# Exercise 1:
From the collective I/O passage, extract the portion running from "At larger process" up to and including "library 24 .", copied word for word.

# Reading text:

________________________

The underlying file system delivers higher performance with larger, contiguous request sizes. Consolidating I/O traffic down to a subset of 'I/O aggregators' also reduces the number of processes simultaneously writing to the file system.
Further, the MPI-IO library will align writes to file system block boundaries, reducing lock contention 23 . These factors all contribute towards collective I/O taking one tenth the time of the independent I/O case at 8192 MPI processes.
At larger process counts, the discussion for this workload is not about improving I/O rates but rather allowing I/O to complete in anything resembling an acceptable amount of time. These observations are consistent with a recent study on Jaguar at Oak Ridge National Laboratory (a Cray XT4 (at the time of the paper) with a Lustre parallel file system) which also investigated collective I/O optimizations with FLASH using the HDF5 library 24 .
Here, the authors found that a FLASH application run on 8192 cores produced a checkpoint file 2. 6 times faster when the collective I/O was combined with striping the file across all 144 I/O servers (Object Storage Targets (OSTs)). Similar studies also show performance improvement from using collective I/O with FLASH applications on NCAR Bluesky and uP 25 and ASCI White Frost 20 .
To generalize this scenario somewhat, as applications ran on petascale systems they frequently encountered difficulty in achieving performance through collective I/O. Not unreasonably, these groups took the pragmatic approach of abandoning collective I/O and adopting alternate approaches (Carns et al 26 show the prevalence of file-per-process on a production machine; Bent et al 27 describe how to implement file-per-process while presenting a single shared file to the application).
However, the involvement of the I/O community frequently results in improvements benefiting all applications 28 . Beyond improvements specific to FLASH, we hope from this and other recent works that applications re-consider the benefits of collective I/O and high-level I/O libraries.
Even with the large performance gains collective I/O provides for standard FLASH, other storage performance studies 18 suggest that the standard FLASH I/O approaches achieve only half of the theoretical peak. We hypothesize that we can attribute some portion of this missing performance to the fact that we make one high-level I/O call per variable, and that if we could perform all I/O in a single write we would get back some of the missing performance.

________________________

# Information supplied:
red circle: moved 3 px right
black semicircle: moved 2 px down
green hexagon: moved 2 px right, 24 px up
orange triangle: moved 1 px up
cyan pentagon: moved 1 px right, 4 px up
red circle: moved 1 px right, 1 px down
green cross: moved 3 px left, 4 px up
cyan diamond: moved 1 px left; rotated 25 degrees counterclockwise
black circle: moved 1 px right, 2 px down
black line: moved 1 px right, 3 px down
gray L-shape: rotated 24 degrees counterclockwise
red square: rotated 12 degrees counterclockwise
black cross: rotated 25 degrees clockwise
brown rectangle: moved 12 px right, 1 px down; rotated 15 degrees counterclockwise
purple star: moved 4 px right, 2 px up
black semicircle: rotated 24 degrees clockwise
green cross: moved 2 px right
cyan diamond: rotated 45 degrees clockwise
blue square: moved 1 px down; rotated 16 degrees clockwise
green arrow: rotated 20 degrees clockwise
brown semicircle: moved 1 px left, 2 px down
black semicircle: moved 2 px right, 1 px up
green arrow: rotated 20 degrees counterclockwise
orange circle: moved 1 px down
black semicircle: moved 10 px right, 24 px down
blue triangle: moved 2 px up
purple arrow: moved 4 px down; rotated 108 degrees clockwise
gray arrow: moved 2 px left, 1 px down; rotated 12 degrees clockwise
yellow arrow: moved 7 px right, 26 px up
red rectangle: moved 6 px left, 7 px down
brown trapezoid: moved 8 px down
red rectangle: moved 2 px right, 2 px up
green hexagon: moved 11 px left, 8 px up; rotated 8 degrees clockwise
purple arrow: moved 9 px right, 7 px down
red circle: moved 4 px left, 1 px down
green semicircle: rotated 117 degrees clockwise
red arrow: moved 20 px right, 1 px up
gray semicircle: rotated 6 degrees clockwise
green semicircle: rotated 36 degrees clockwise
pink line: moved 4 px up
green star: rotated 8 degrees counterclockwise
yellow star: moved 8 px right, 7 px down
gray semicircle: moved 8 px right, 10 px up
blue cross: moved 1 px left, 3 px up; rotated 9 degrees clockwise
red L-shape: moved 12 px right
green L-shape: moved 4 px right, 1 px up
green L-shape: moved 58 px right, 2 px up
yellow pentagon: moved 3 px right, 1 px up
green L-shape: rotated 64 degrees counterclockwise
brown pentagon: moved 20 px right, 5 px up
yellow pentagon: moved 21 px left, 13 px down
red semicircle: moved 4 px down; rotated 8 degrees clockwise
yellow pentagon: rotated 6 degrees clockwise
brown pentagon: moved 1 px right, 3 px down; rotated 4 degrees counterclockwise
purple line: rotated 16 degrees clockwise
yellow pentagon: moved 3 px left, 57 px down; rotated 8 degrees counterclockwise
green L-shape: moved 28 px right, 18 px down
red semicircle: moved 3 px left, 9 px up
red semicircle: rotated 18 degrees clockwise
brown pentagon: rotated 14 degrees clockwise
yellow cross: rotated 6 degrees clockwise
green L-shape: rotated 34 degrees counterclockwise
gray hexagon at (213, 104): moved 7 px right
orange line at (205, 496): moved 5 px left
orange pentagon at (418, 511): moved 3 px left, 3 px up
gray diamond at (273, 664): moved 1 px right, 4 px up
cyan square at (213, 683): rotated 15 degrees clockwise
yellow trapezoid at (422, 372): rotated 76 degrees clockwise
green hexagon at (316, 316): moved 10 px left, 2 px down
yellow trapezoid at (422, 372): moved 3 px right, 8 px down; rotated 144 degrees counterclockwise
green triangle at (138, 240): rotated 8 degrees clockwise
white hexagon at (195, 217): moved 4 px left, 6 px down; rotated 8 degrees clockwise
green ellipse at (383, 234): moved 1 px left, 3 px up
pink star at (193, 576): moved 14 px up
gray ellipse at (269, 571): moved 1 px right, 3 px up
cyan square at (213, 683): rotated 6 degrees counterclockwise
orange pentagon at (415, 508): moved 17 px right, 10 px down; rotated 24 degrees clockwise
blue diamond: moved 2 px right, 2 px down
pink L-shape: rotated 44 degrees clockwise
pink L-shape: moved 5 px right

________________________

# Exercise 2:
Put the records, from their first line up to and including the line with "red semicircle: moved 4", into a JSON list of strings with one string per line and blank lines omitted.

# Final result 1:
At larger process counts, the discussion for this workload is not about improving I/O rates but rather allowing I/O to complete in anything resembling an acceptable amount of time. These observations are consistent with a recent study on Jaguar at Oak Ridge National Laboratory (a Cray XT4 (at the time of the paper) with a Lustre parallel file system) which also investigated collective I/O optimizations with FLASH using the HDF5 library 24 .

# Final result 2:
[
  "red circle: moved 3 px right",
  "black semicircle: moved 2 px down",
  "green hexagon: moved 2 px right, 24 px up",
  "orange triangle: moved 1 px up",
  "cyan pentagon: moved 1 px right, 4 px up",
  "red circle: moved 1 px right, 1 px down",
  "green cross: moved 3 px left, 4 px up",
  "cyan diamond: moved 1 px left; rotated 25 degrees counterclockwise",
  "black circle: moved 1 px right, 2 px down",
  "black line: moved 1 px right, 3 px down",
  "gray L-shape: rotated 24 degrees counterclockwise",
  "red square: rotated 12 degrees counterclockwise",
  "black cross: rotated 25 degrees clockwise",
  "brown rectangle: moved 12 px right, 1 px down; rotated 15 degrees counterclockwise",
  "purple star: moved 4 px right, 2 px up",
  "black semicircle: rotated 24 degrees clockwise",
  "green cross: moved 2 px right",
  "cyan diamond: rotated 45 degrees clockwise",
  "blue square: moved 1 px down; rotated 16 degrees clockwise",
  "green arrow: rotated 20 degrees clockwise",
  "brown semicircle: moved 1 px left, 2 px down",
  "black semicircle: moved 2 px right, 1 px up",
  "green arrow: rotated 20 degrees counterclockwise",
  "orange circle: moved 1 px down",
  "black semicircle: moved 10 px right, 24 px down",
  "blue triangle: moved 2 px up",
  "purple arrow: moved 4 px down; rotated 108 degrees clockwise",
  "gray arrow: moved 2 px left, 1 px down; rotated 12 degrees clockwise",
  "yellow arrow: moved 7 px right, 26 px up",
  "red rectangle: moved 6 px left, 7 px down",
  "brown trapezoid: moved 8 px down",
  "red rectangle: moved 2 px right, 2 px up",
  "green hexagon: moved 11 px left, 8 px up; rotated 8 degrees clockwise",
  "purple arrow: moved 9 px right, 7 px down",
  "red circle: moved 4 px left, 1 px down",
  "green semicircle: rotated 117 degrees clockwise",
  "red arrow: moved 20 px right, 1 px up",
  "gray semicircle: rotated 6 degrees clockwise",
  "green semicircle: rotated 36 degrees clockwise",
  "pink line: moved 4 px up",
  "green star: rotated 8 degrees counterclockwise",
  "yellow star: moved 8 px right, 7 px down",
  "gray semicircle: moved 8 px right, 10 px up",
  "blue cross: moved 1 px left, 3 px up; rotated 9 degrees clockwise",
  "red L-shape: moved 12 px right",
  "green L-shape: moved 4 px right, 1 px up",
  "green L-shape: moved 58 px right, 2 px up",
  "yellow pentagon: moved 3 px right, 1 px up",
  "green L-shape: rotated 64 degrees counterclockwise",
  "brown pentagon: moved 20 px right, 5 px up",
  "yellow pentagon: moved 21 px left, 13 px down",
  "red semicircle: moved 4 px down; rotated 8 degrees clockwise"
]